Bonus: fp16_accumulation mode
ComfyUI Portable includes run_nvidia_gpu_fast_fp16_accumulation.bat. The --fast fp16_accumulation option uses FP16 accumulation for slightly less precision but potentially more speed. RTX 40-series cards are strong at FP16, so there might be gains.

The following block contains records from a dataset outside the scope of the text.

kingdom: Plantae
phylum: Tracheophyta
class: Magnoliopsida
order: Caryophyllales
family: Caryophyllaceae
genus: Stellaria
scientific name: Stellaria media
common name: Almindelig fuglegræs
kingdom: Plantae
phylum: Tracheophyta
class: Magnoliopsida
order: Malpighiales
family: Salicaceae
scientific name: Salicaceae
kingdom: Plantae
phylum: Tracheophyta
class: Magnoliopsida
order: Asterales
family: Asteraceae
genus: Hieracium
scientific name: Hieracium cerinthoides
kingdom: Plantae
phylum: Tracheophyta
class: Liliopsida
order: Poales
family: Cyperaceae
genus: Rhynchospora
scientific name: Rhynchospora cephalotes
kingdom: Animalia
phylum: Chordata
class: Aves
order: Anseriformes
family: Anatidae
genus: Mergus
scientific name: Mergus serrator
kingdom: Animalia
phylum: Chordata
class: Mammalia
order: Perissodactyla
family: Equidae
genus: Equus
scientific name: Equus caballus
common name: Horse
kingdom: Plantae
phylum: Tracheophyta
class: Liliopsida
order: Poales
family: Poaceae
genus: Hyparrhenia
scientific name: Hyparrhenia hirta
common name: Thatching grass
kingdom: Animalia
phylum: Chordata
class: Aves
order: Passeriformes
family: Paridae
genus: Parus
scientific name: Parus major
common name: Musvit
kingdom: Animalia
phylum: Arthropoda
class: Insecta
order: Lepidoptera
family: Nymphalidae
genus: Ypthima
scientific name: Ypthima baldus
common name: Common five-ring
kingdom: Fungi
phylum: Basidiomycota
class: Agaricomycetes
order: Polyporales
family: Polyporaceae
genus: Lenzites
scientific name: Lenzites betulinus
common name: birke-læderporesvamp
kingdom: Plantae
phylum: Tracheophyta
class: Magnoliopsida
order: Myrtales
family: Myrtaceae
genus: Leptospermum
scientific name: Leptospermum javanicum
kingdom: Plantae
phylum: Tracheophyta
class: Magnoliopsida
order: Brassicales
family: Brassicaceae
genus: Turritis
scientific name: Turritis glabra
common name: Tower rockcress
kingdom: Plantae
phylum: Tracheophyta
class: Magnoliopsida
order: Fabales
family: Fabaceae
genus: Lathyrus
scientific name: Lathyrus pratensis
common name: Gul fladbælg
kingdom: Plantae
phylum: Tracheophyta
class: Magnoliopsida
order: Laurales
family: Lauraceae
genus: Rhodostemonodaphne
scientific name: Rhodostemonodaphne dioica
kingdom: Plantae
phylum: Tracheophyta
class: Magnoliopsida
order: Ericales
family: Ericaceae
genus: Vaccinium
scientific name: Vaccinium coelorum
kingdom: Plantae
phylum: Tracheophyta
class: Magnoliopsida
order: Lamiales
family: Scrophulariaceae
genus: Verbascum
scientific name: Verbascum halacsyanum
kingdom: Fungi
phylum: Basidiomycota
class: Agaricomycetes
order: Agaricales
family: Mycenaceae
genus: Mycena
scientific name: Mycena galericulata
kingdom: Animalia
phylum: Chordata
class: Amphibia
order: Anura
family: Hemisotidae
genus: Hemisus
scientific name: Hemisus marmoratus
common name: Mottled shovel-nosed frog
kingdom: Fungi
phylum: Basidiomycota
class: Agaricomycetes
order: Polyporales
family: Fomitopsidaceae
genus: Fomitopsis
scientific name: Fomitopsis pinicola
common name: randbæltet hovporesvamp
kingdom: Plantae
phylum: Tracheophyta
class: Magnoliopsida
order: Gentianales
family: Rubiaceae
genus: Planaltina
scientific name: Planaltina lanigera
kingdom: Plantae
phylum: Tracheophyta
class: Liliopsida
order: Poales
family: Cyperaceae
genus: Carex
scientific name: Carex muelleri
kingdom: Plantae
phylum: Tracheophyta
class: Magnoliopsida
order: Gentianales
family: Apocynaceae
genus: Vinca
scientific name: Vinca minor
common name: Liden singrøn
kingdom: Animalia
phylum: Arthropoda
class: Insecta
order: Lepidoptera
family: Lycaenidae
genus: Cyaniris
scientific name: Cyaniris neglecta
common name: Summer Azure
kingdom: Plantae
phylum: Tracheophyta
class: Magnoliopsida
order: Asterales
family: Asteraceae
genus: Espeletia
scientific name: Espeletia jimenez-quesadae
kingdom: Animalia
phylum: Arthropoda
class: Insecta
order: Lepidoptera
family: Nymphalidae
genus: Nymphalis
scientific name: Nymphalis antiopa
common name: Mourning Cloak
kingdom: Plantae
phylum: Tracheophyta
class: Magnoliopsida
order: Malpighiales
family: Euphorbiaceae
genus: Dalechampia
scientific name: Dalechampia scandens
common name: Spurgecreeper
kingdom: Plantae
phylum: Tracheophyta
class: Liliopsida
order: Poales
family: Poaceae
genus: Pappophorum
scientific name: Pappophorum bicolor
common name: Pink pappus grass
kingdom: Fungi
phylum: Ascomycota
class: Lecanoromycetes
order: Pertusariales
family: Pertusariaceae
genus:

Compared normal mode vs fp16_accumulation with the same seeds and settings.






| Mode | Standing | Dynamic | Goblin |
|---|---|---|---|
| Normal | 55s | 52s | 55s |
| fp16_accumulation | 51s | 47s | 48s |
5-8 second reduction, roughly 10% faster. Same seed produces the same composition, but FP16 rounding differences cause subtle detail variations. Quality degradation is imperceptible to the eye. The speed benefit on the RTX 4060 Laptop was marginal.
ComfyUI API Workflow
The workflow JSON for generating via API without the browser UI.
{
"1": {
"class_type": "UNETLoader",
"inputs": {"unet_name": "waiANIMA_v10.safetensors", "weight_dtype": "default"}
},
"2": {
"class_type": "CLIPLoader",
"inputs": {"clip_name": "qwen_3_06b_base.safetensors", "type": "qwen_image"}
},
"3": {
"class_type": "VAELoader",
"inputs": {"vae_name": "qwen_image_vae.safetensors"}
},
"4": {
"class_type": "CLIPTextEncode",
"inputs": {"text": "your prompt here", "clip": ["2", 0]}
},
"5": {
"class_type": "CLIPTextEncode",
"inputs": {"text": "negative prompt", "clip": ["2", 0]}
},
"6": {
"class_type": "EmptyLatentImage",
"inputs": {"width": 832, "height": 1216, "batch_size": 1}
},
"7": {
"class_type": "KSampler",
"inputs": {
"model": ["1", 0], "positive": ["4", 0], "negative": ["5", 0],
"latent_image": ["6", 0], "seed": 42, "steps": 30, "cfg": 4.0,
"sampler_name": "er_sde", "scheduler": "simple", "denoise": 1.0
}
},
"8": {
"class_type": "VAEDecode",
"inputs": {"samples": ["7", 0], "vae": ["3", 0]}
},
"9": {
"class_type": "SaveImage",
"inputs": {"images": ["8", 0], "filename_prefix": "wai-anima"}
}
}
The node setup is straightforward. Unlike SDXL’s CheckpointLoader, you load the model, text encoder, and VAE separately with UNETLoader + CLIPLoader + VAELoader. Set CLIPLoader’s type to "qwen_image".
Honestly, I burned over an hour on the tqdm OSError problem.
Seven patches tried and failed makes for a fun article, but launching the bat file normally would have worked on the first try.
Lesson learned: headless execution is not ComfyUI’s intended use case.